After the corona shock, travel literature is also looking up again, which was hit twice by lockdown and travel restrictions. Frank Schwarz can see that directly from the sales figures for his “CityTrip Rome” travel guide: In the six months before Corona, it sold 3800 copies, in the second half of 2020 there were just 175 copies. “For weeks the numbers have only known one direction,” says author Frank Schwarz. “To the top. The desire to travel is back and travel guides are in demand again.”

In addition to the bare sales figures, another completely different trend is generating a lot of confidence in the industry: young readers everywhere. On the one hand, there is children’s and youth literature that benefited from Corona. Compared to the first half of 2019, sales here increased by 8.3 percent in the first half of 2021. Books for children and young people are among the winners.

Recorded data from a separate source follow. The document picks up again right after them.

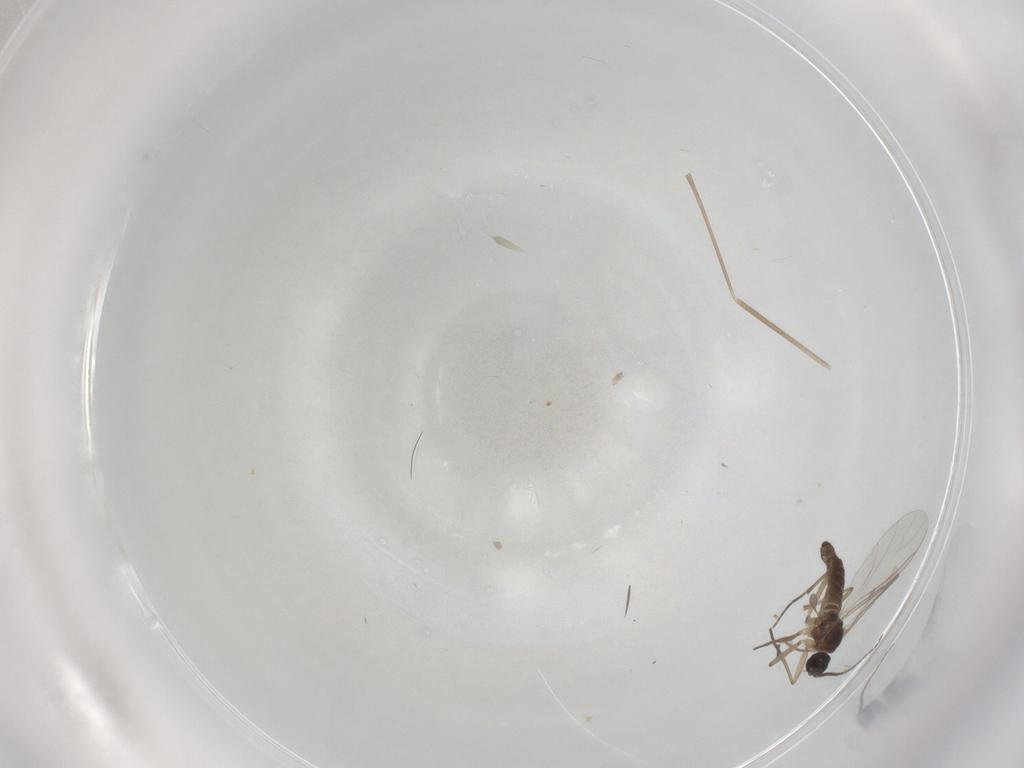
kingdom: Animalia
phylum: Arthropoda
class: Insecta
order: Diptera
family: Sciaridae
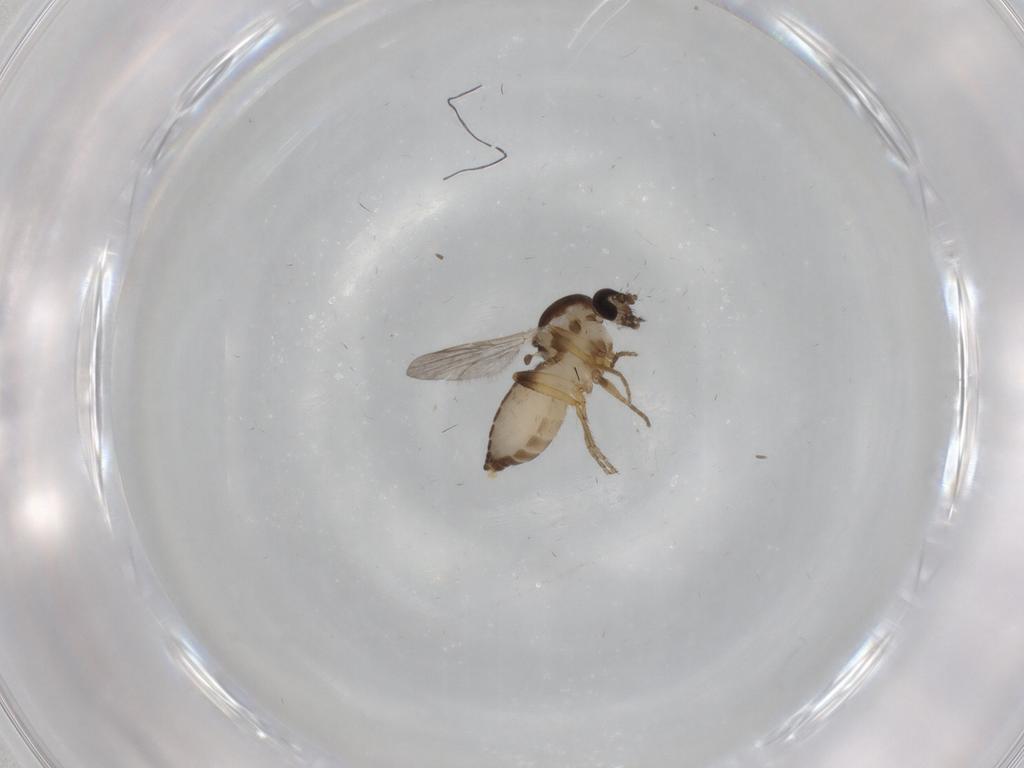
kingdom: Animalia
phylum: Arthropoda
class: Insecta
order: Diptera
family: Ceratopogonidae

Customers are getting younger

But the trend goes far beyond this book segment: In general, customers are getting younger, Andrea Tuscher notes in everyday sales. By “young”, she understands everyone under 40. “When I talk to these customers, many say: I am now deliberately buying from you instead of on the Internet in order to support the local book trade.”

The picture at the Gutenberg Book Guild, a kind of book club in Germany and Switzerland, is very similar. The approximately 60,000 members get their own books or licensed products at preferential prices, and in return they have to buy at least one book per quarter. For a long time, young people had little interest in this sales model. An example of this is the Bertelsmann Book Club, which was closed forever in 2015. The number of members of the book guild also decreased over many years, the existing customers got older and older.

“Real trend reversal”

That is currently changing: Before Corona, two thirds of all new members were older than 50 years. Two thirds of the new members are now under 50 years of age. “A real trend reversal,” says Ingmar Weber, head of digital and direct marketing at the book guild. “Before Corona, our membership steadily decreased, now we are continuously increasing.”

Higher sales and more success with the younger ones. The book industry has two reasons to be optimistic about the coming weeks with the all-important Christmas business. And bookseller Andrea Tuscher is now really relaxed. “From an economic point of view, Corona is over for me,” said the bookseller. “I personally put a tick on it.”